Information: Begin
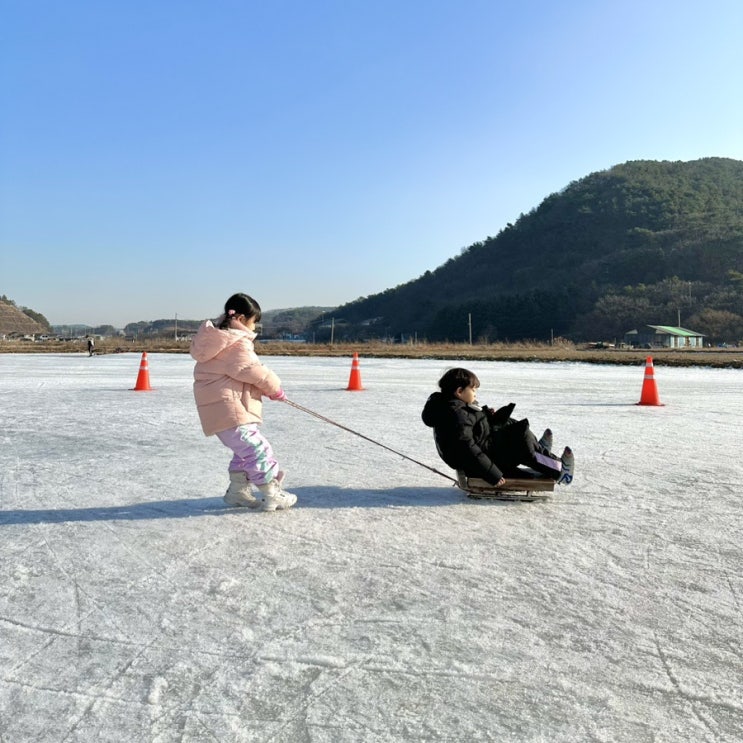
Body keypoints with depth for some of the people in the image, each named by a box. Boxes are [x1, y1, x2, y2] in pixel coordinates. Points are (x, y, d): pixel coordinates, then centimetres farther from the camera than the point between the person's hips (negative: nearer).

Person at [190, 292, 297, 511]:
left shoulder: (217, 336, 16)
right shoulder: (236, 344, -17)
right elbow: (253, 371, -14)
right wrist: (275, 388, 2)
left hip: (217, 408, 11)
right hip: (229, 410, -11)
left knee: (245, 449, 22)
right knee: (257, 449, -4)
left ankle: (237, 490, 30)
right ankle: (272, 495, 3)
Information: End
Repeat the lines of these items with every "ankle" switched to "foot" and everything else unchanged. Leave the pictures out of your answer.

### Answer to the problem
Body keypoints with depth for some of the people in the image, each named by a box. Boxes are [x1, y1, x2, y2] in pixel coordinates. Points are (x, y, d): pixel coordinates, then centimetres farther from the camera than the point between the person's hips (negative: nearer).

Person at [190, 292, 297, 511]:
left shoulder: (217, 336, 16)
right shoulder: (236, 344, -17)
right elbow: (253, 371, -14)
right wrist: (275, 388, 2)
left hip: (217, 408, 11)
right hip: (229, 410, -11)
left knee: (245, 449, 22)
right knee: (257, 449, -4)
left foot: (237, 490, 30)
right foot: (272, 495, 3)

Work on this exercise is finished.